Volume 17 Number 11 | April 14, 2016 |
An Equitable Balance: Designing Quality Thinking Systems in Art Education
Delane Ingalls Vanada
University of North Carolina at Charlotte, USA
Citation: Ingalls Vanada, D. (2016). An equitable balance: Designing quality thinking systems in art education. International Journal of Education & the Arts, 17(11). Retrieved from http://www.ijea.org/v17n11/.
Abstract
Dynamic learning environments in the arts that nurture all students’ capacities for deep meaning, synthesis and connection-making have the best chance of standing in the gap toward educational justice. New paradigms for teaching and learning are needed that elevate all students’ capacities—not just the select few who excel in narrow subsets of intelligence. This article argues for a more socially just and equitable education that can be realized through and within cultures of thinking that develop students’ balanced intelligence.

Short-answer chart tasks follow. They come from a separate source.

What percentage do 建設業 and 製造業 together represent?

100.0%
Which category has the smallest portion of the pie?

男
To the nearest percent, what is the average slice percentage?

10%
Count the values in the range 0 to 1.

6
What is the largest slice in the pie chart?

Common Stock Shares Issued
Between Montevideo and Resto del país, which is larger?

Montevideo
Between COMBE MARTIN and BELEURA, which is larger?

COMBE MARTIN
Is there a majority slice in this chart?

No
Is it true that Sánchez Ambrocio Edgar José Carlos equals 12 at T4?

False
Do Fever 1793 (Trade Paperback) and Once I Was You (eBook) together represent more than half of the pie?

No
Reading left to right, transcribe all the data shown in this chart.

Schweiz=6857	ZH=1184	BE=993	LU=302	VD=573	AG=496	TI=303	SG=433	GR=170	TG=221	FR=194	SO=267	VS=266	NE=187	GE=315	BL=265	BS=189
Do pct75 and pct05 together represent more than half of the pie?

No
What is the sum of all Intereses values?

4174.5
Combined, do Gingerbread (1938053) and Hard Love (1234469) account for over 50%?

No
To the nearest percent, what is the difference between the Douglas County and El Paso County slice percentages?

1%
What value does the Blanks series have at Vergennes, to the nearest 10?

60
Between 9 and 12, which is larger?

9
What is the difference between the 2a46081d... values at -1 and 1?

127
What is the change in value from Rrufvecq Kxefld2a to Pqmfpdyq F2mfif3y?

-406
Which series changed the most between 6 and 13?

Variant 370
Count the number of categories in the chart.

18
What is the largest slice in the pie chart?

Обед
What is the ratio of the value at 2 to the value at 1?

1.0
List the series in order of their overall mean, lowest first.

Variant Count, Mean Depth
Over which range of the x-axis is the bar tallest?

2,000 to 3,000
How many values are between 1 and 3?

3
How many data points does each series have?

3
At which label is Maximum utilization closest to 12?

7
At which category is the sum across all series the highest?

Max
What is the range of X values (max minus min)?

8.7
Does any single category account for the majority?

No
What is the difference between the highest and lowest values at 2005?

A mixed model, research study conducted in visual art classrooms is highlighted, reporting the positive effect of balanced, learner-centered pedagogy and environments on the development of students’ quality thinking and dispositions. More learner-centered classrooms also positively affected students’ self-beliefs. This study resulted in new assessments for measuring students’ balanced thinking skills and dispositions, as well as an emerging theory of “Quality Thinking Systems” (Ingalls Vanada, 2011).